Au contraire: we had a mixture of music - all kinds - poetry, memoir, Joe Duffy live from Howth Castle (a national event of this stature wouldn't be complete without Joe, in fairness) and, yes, a smidgeon of history. I skipped that bit.

But I didn't skip the thoroughly enjoyable Now That's What I Call Music 1916 (4pm), chaired by Jim Lockhart, which looked back on what was "top of the pop charts" - I believe that's how the young people phrase it - 100 years ago. Keelin Shanley's Centenary Special exploration of the women of the Rising (3pm) was informative; Windharp: Poems of Ireland Since 1916 (6pm) was just lovely. (Lovely book, too, by the way.)

Best of all was the music. The day's programming began with a live event from the National Opera House in Wexford (9am), featuring Iarla Ó Lionáird, the Contempo Quartet and others.

Later, after Drivetime, we were treated to 1916 Requiem (7pm): sean nós and classically trained singers, chamber choir, orchestra, using traditional and early instruments, and inspired by the work of Seán Ó Riada… ideal for this day, really.

There was still time for a star-studded concert at 8pm, with Paul Brady, Maura O'Connell, Andy Irvine and tonnes more, celebrating Ireland and America's musical to-and-fro. And to finish, a non-musical event: The Book on One (11.10pm), in which John McGahern read from his own memoir (he died 10 years ago this week).

Maith thú agus bualadh bos, Radio 1 - a job well done.

Staying with books and (sort of) the past, The Book Show (Radio 1, Sat 7pm) looked at novels based on real people. Host Sinéad Gleeson was joined in studio by three Irish writers "whose work is set in the past and whose novels also blend fiction and history".

Nuala O'Connor's Miss Emily is about the poet Emily Dickinson; Gavin McCrea's Mrs Engels concerns the relationship between Frederick Engels and two sisters; Marita Conlon-McKenna's latest novel, Rebel Sisters, tells an invented tale about a real event: the aforementioned Easter Rising.

Now, I have a bit of a problem with fiction based on fact. It often strikes me as a sort of lazy short-cut to creativity, ie you don't need to invent the character/characters: they already exist, in history.

Also, it irks me no end when writers - not these ones, I hasten to add - use and exploit real-life tragedies for their own cynical, monetary ends. You know what I mean, all those books about the Holocaust, or inspired by actual horrors like the Fritzel case: they know this ghoulish stuff sells to a rubbernecking audience.

However, O'Connor, McCrea and Conlon-McKenna get a pass from the McManus Jury because a) their books are set in the distant past, a century or more, and that makes a significant difference; b) these works aren't exploitative in a Holocaust porn/Fritzel case kind of way; and c) having listened to them describe the process, I realise there is an incredible amount of work involved in writing a book like this.

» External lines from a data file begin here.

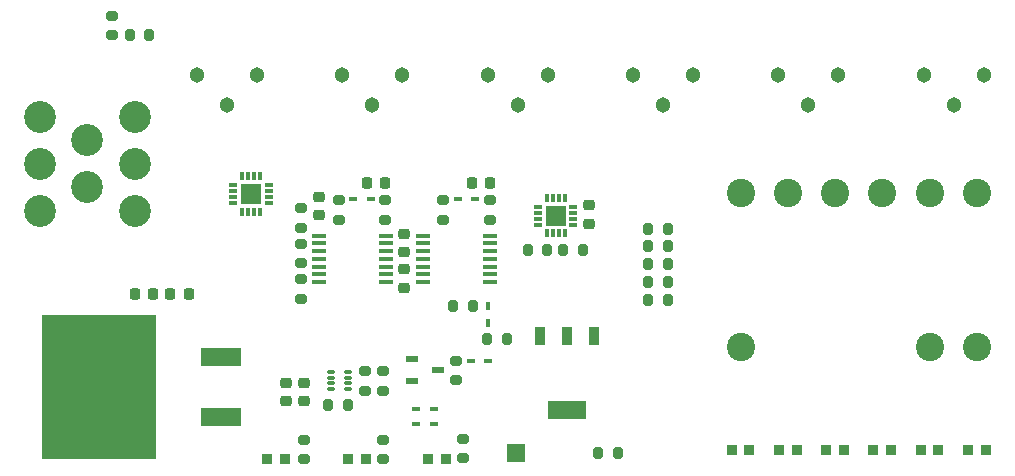
<source format=gbr>
%TF.GenerationSoftware,KiCad,Pcbnew,9.0.2*%
%TF.CreationDate,2025-06-15T01:16:02-07:00*%
%TF.ProjectId,SDM26_BSPD_1.0,53444d32-365f-4425-9350-445f312e302e,rev?*%
%TF.SameCoordinates,Original*%
%TF.FileFunction,Soldermask,Top*%
%TF.FilePolarity,Negative*%
%FSLAX46Y46*%
G04 Gerber Fmt 4.6, Leading zero omitted, Abs format (unit mm)*
G04 Created by KiCad (PCBNEW 9.0.2) date 2025-06-15 01:16:02*
%MOMM*%
%LPD*%
G01*
G04 APERTURE LIST*
G04 Aperture macros list*
%AMRoundRect*
0 Rectangle with rounded corners*
0 $1 Rounding radius*
0 $2 $3 $4 $5 $6 $7 $8 $9 X,Y pos of 4 corners*
0 Add a 4 corners polygon primitive as box body*
4,1,4,$2,$3,$4,$5,$6,$7,$8,$9,$2,$3,0*
0 Add four circle primitives for the rounded corners*
1,1,$1+$1,$2,$3*
1,1,$1+$1,$4,$5*
1,1,$1+$1,$6,$7*
1,1,$1+$1,$8,$9*
0 Add four rect primitives between the rounded corners*
20,1,$1+$1,$2,$3,$4,$5,0*
20,1,$1+$1,$4,$5,$6,$7,0*
20,1,$1+$1,$6,$7,$8,$9,0*
20,1,$1+$1,$8,$9,$2,$3,0*%
G04 Aperture macros list end*
%ADD10RoundRect,0.200000X-0.275000X0.200000X-0.275000X-0.200000X0.275000X-0.200000X0.275000X0.200000X0*%
%ADD11C,2.700000*%
%ADD12RoundRect,0.200000X0.275000X-0.200000X0.275000X0.200000X-0.275000X0.200000X-0.275000X-0.200000X0*%
%ADD13C,2.400000*%
%ADD14R,1.500000X1.500000*%
%ADD15R,0.950000X0.950000*%
%ADD16C,1.303000*%
%ADD17RoundRect,0.225000X-0.250000X0.225000X-0.250000X-0.225000X0.250000X-0.225000X0.250000X0.225000X0*%
%ADD18R,0.800000X0.300000*%
%ADD19R,0.300000X0.800000*%
%ADD20R,1.750000X1.750000*%
%ADD21RoundRect,0.225000X0.250000X-0.225000X0.250000X0.225000X-0.250000X0.225000X-0.250000X-0.225000X0*%
%ADD22R,0.640000X0.420000*%
%ADD23RoundRect,0.225000X-0.225000X-0.250000X0.225000X-0.250000X0.225000X0.250000X-0.225000X0.250000X0*%
%ADD24RoundRect,0.200000X0.200000X0.275000X-0.200000X0.275000X-0.200000X-0.275000X0.200000X-0.275000X0*%
%ADD25R,1.275000X0.450000*%
%ADD26R,0.420000X0.640000*%
%ADD27RoundRect,0.200000X-0.200000X-0.275000X0.200000X-0.275000X0.200000X0.275000X-0.200000X0.275000X0*%
%ADD28RoundRect,0.225000X0.225000X0.250000X-0.225000X0.250000X-0.225000X-0.250000X0.225000X-0.250000X0*%
%ADD29R,3.500000X1.600000*%
%ADD30R,9.750000X12.200000*%
%ADD31R,1.050000X0.600000*%
%ADD32R,0.950000X1.650000*%
%ADD33R,3.250000X1.650000*%
%ADD34RoundRect,0.050000X0.285000X0.100000X-0.285000X0.100000X-0.285000X-0.100000X0.285000X-0.100000X0*%
G04 APERTURE END LIST*
D10*
%TO.C,R5*%
X127800000Y-123275000D03*
X127800000Y-124925000D03*
%TD*%
D11*
%TO.C,J1*%
X113700000Y-109500000D03*
X113700000Y-113500000D03*
X113700000Y-117500000D03*
X109700000Y-111500000D03*
X109700000Y-115500000D03*
X105700000Y-109500000D03*
X105700000Y-113500000D03*
X105700000Y-117500000D03*
%TD*%
D10*
%TO.C,R8*%
X111800000Y-100975000D03*
X111800000Y-102625000D03*
%TD*%
D12*
%TO.C,R25*%
X134700000Y-132725000D03*
X134700000Y-131075000D03*
%TD*%
D13*
%TO.C,RED_TP2*%
X169000000Y-116000000D03*
%TD*%
D14*
%TO.C,TP1*%
X146000000Y-138000000D03*
%TD*%
D15*
%TO.C,LED2*%
X138550000Y-138500000D03*
X140050000Y-138500000D03*
%TD*%
D13*
%TO.C,RED_TP1*%
X165000000Y-116000000D03*
%TD*%
D16*
%TO.C,VR1*%
X119000000Y-106000000D03*
X121540000Y-108540000D03*
X124080000Y-106000000D03*
%TD*%
D12*
%TO.C,R11*%
X134700000Y-138525000D03*
X134700000Y-136875000D03*
%TD*%
%TO.C,R20*%
X140900000Y-131825000D03*
X140900000Y-130175000D03*
%TD*%
D17*
%TO.C,C9*%
X128000000Y-132025000D03*
X128000000Y-133575000D03*
%TD*%
D18*
%TO.C,IC1*%
X150850000Y-118650000D03*
X150850000Y-118150000D03*
X150850000Y-117650000D03*
X150850000Y-117150000D03*
D19*
X150100000Y-116400000D03*
X149600000Y-116400000D03*
X149100000Y-116400000D03*
X148600000Y-116400000D03*
D18*
X147850000Y-117150000D03*
X147850000Y-117650000D03*
X147850000Y-118150000D03*
X147850000Y-118650000D03*
D19*
X148600000Y-119400000D03*
X149100000Y-119400000D03*
X149600000Y-119400000D03*
X150100000Y-119400000D03*
D20*
X149350000Y-117900000D03*
%TD*%
D15*
%TO.C,LED6*%
X180250000Y-137700000D03*
X181750000Y-137700000D03*
%TD*%
D13*
%TO.C,BLACK_TP1*%
X165000000Y-129000000D03*
%TD*%
D12*
%TO.C,R18*%
X134900000Y-118225000D03*
X134900000Y-116575000D03*
%TD*%
D21*
%TO.C,C1*%
X152200000Y-118575000D03*
X152200000Y-117025000D03*
%TD*%
D22*
%TO.C,D5*%
X143650000Y-130200000D03*
X142150000Y-130200000D03*
%TD*%
D23*
%TO.C,C7*%
X113725000Y-124500000D03*
X115275000Y-124500000D03*
%TD*%
D24*
%TO.C,R22*%
X158825000Y-125000000D03*
X157175000Y-125000000D03*
%TD*%
D25*
%TO.C,IC4*%
X143776000Y-123500000D03*
X143776000Y-122850000D03*
X143776000Y-122200000D03*
X143776000Y-121550000D03*
X143776000Y-120900000D03*
X143776000Y-120250000D03*
X143776000Y-119600000D03*
X138100000Y-119600000D03*
X138100000Y-120250000D03*
X138100000Y-120900000D03*
X138100000Y-121550000D03*
X138100000Y-122200000D03*
X138100000Y-122850000D03*
X138100000Y-123500000D03*
%TD*%
D12*
%TO.C,R10*%
X141500000Y-138425000D03*
X141500000Y-136775000D03*
%TD*%
D15*
%TO.C,LED3*%
X131750000Y-138500000D03*
X133250000Y-138500000D03*
%TD*%
D26*
%TO.C,D6*%
X143600000Y-127000000D03*
X143600000Y-125500000D03*
%TD*%
D13*
%TO.C,WHITE_TP2*%
X181000000Y-129000000D03*
%TD*%
D15*
%TO.C,LED1*%
X124950000Y-138500000D03*
X126450000Y-138500000D03*
%TD*%
D24*
%TO.C,R23*%
X145225000Y-128300000D03*
X143575000Y-128300000D03*
%TD*%
D25*
%TO.C,IC3*%
X129300000Y-119600000D03*
X129300000Y-120250000D03*
X129300000Y-120900000D03*
X129300000Y-121550000D03*
X129300000Y-122200000D03*
X129300000Y-122850000D03*
X129300000Y-123500000D03*
X134976000Y-123500000D03*
X134976000Y-122850000D03*
X134976000Y-122200000D03*
X134976000Y-121550000D03*
X134976000Y-120900000D03*
X134976000Y-120250000D03*
X134976000Y-119600000D03*
%TD*%
D24*
%TO.C,R7*%
X114925000Y-102600000D03*
X113275000Y-102600000D03*
%TD*%
D22*
%TO.C,D4*%
X132200000Y-116500000D03*
X133700000Y-116500000D03*
%TD*%
D12*
%TO.C,R15*%
X139800000Y-118225000D03*
X139800000Y-116575000D03*
%TD*%
D15*
%TO.C,LED5*%
X172250000Y-137700000D03*
X173750000Y-137700000D03*
%TD*%
D27*
%TO.C,R2*%
X146975000Y-120800000D03*
X148625000Y-120800000D03*
%TD*%
D13*
%TO.C,RED_TP5*%
X181000000Y-116000000D03*
%TD*%
D15*
%TO.C,LED7*%
X176250000Y-137700000D03*
X177750000Y-137700000D03*
%TD*%
D12*
%TO.C,R26*%
X133200000Y-132725000D03*
X133200000Y-131075000D03*
%TD*%
%TO.C,R19*%
X131000000Y-118225000D03*
X131000000Y-116575000D03*
%TD*%
D18*
%TO.C,IC2*%
X125050000Y-116800000D03*
X125050000Y-116300000D03*
X125050000Y-115800000D03*
X125050000Y-115300000D03*
D19*
X124300000Y-114550000D03*
X123800000Y-114550000D03*
X123300000Y-114550000D03*
X122800000Y-114550000D03*
D18*
X122050000Y-115300000D03*
X122050000Y-115800000D03*
X122050000Y-116300000D03*
X122050000Y-116800000D03*
D19*
X122800000Y-117550000D03*
X123300000Y-117550000D03*
X123800000Y-117550000D03*
X124300000Y-117550000D03*
D20*
X123550000Y-116050000D03*
%TD*%
D16*
%TO.C,VR6*%
X180500000Y-106000000D03*
X183040000Y-108540000D03*
X185580000Y-106000000D03*
%TD*%
D12*
%TO.C,R4*%
X127800000Y-121925000D03*
X127800000Y-120275000D03*
%TD*%
D21*
%TO.C,C4*%
X136500000Y-124000000D03*
X136500000Y-122450000D03*
%TD*%
D27*
%TO.C,R24*%
X130075000Y-133900000D03*
X131725000Y-133900000D03*
%TD*%
D28*
%TO.C,C6*%
X134900000Y-115100000D03*
X133350000Y-115100000D03*
%TD*%
D17*
%TO.C,C3*%
X136500000Y-119450000D03*
X136500000Y-121000000D03*
%TD*%
D29*
%TO.C,IC5*%
X121000000Y-134940000D03*
D30*
X110725000Y-132400000D03*
D29*
X121000000Y-129860000D03*
%TD*%
D27*
%TO.C,R21*%
X152975000Y-138000000D03*
X154625000Y-138000000D03*
%TD*%
D24*
%TO.C,R1*%
X151625000Y-120800000D03*
X149975000Y-120800000D03*
%TD*%
D22*
%TO.C,D3*%
X139050000Y-134300000D03*
X137550000Y-134300000D03*
%TD*%
D15*
%TO.C,LED9*%
X168250000Y-137700000D03*
X169750000Y-137700000D03*
%TD*%
D27*
%TO.C,R17*%
X157175000Y-122000000D03*
X158825000Y-122000000D03*
%TD*%
D31*
%TO.C,Q1*%
X137200000Y-130000000D03*
X137200000Y-131900000D03*
X139400000Y-130950000D03*
%TD*%
D22*
%TO.C,D2*%
X139050000Y-135500000D03*
X137550000Y-135500000D03*
%TD*%
D16*
%TO.C,VR2*%
X131300000Y-106000000D03*
X133840000Y-108540000D03*
X136380000Y-106000000D03*
%TD*%
D28*
%TO.C,C5*%
X143775000Y-115100000D03*
X142225000Y-115100000D03*
%TD*%
%TO.C,C10*%
X118275000Y-124500000D03*
X116725000Y-124500000D03*
%TD*%
D32*
%TO.C,D7*%
X152600000Y-128050000D03*
X150300000Y-128050000D03*
X148000000Y-128050000D03*
D33*
X150300000Y-134350000D03*
%TD*%
D16*
%TO.C,VR3*%
X143620000Y-106000000D03*
X146160000Y-108540000D03*
X148700000Y-106000000D03*
%TD*%
D22*
%TO.C,D1*%
X141050000Y-116500000D03*
X142550000Y-116500000D03*
%TD*%
D24*
%TO.C,R16*%
X158825000Y-120500000D03*
X157175000Y-120500000D03*
%TD*%
D15*
%TO.C,LED8*%
X164250000Y-137700000D03*
X165750000Y-137700000D03*
%TD*%
D21*
%TO.C,C8*%
X126500000Y-133575000D03*
X126500000Y-132025000D03*
%TD*%
D15*
%TO.C,LED4*%
X184250000Y-137700000D03*
X185750000Y-137700000D03*
%TD*%
D12*
%TO.C,R9*%
X128000000Y-138525000D03*
X128000000Y-136875000D03*
%TD*%
D34*
%TO.C,U1*%
X131800000Y-132600000D03*
X131800000Y-132100000D03*
X131800000Y-131600000D03*
X131800000Y-131100000D03*
X130320000Y-131100000D03*
X130320000Y-131600000D03*
X130320000Y-132100000D03*
X130320000Y-132600000D03*
%TD*%
D13*
%TO.C,WHITE_TP1*%
X185000000Y-129000000D03*
%TD*%
%TO.C,RED_TP6*%
X185000000Y-116000000D03*
%TD*%
D12*
%TO.C,R14*%
X143800000Y-118225000D03*
X143800000Y-116575000D03*
%TD*%
D16*
%TO.C,VR4*%
X155900000Y-106000000D03*
X158440000Y-108540000D03*
X160980000Y-106000000D03*
%TD*%
%TO.C,VR5*%
X168200000Y-106000000D03*
X170740000Y-108540000D03*
X173280000Y-106000000D03*
%TD*%
D13*
%TO.C,RED_TP3*%
X173000000Y-116000000D03*
%TD*%
%TO.C,RED_TP4*%
X177000000Y-116000000D03*
%TD*%
D24*
%TO.C,R12*%
X158825000Y-119000000D03*
X157175000Y-119000000D03*
%TD*%
D17*
%TO.C,C2*%
X129300000Y-116325000D03*
X129300000Y-117875000D03*
%TD*%
D27*
%TO.C,R6*%
X140675000Y-125500000D03*
X142325000Y-125500000D03*
%TD*%
D24*
%TO.C,R13*%
X158825000Y-123500000D03*
X157175000Y-123500000D03*
%TD*%
D10*
%TO.C,R3*%
X127800000Y-117275000D03*
X127800000Y-118925000D03*
%TD*%
M02*

</source>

All that research - how do they do it? You couldn't pay me to write a historical novel. Granted, nobody wants to pay me to write a historical novel, either, but you get my point.

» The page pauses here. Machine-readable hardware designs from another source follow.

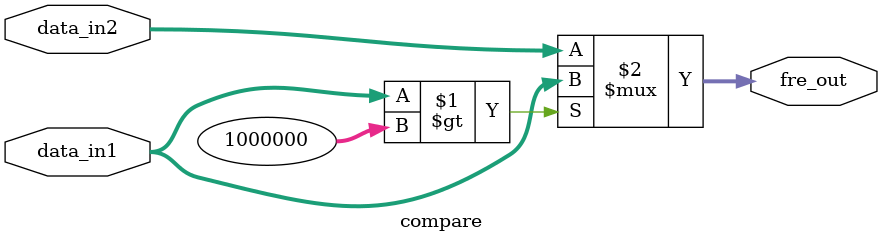
<source format=v>
module compare(
				input [31:0]data_in1,
				input [31:0]data_in2,
				output [31:0]fre_out
				);
				
assign fre_out = (data_in1 > 32'd1_000_000) ? data_in1 : data_in2;

endmodule
				
</source>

Whooshing forward again now to the present, and The Right Hook (Newstalk Mon-Fri 4.30pm), where newsreader Tara Duggan has been doing a bang-up job as stand-in for the titular George. She's turning into a distaff Shane Coleman, actually - last week Tara showed Coleman-esque versatility by subbing on Moncrieff, this week it's the drivetime current affairs show. (Next week, I predict, either Future Proof or Off the Ball.)

Anyway, Tara roped in political commentator Johnny Fallon and Sheila Reilly, editor of the Longford Leader (and frequent Moncrieff contributor) to discuss the formation of a government. Or rather - oh, you know this yourselves - the lack of one.

Despite not being a politics nerd, I found this strangely fascinating. There's a whole world behind the world of politics, a world of deals and meetings and timing and power-plays and public faces and private stances. It's like Shakespeare, only not quite so poetically expressed. And who'll form our next government? Fine Gael, minority, with independents, supported by Fianna Fáil. Or maybe not. It depends.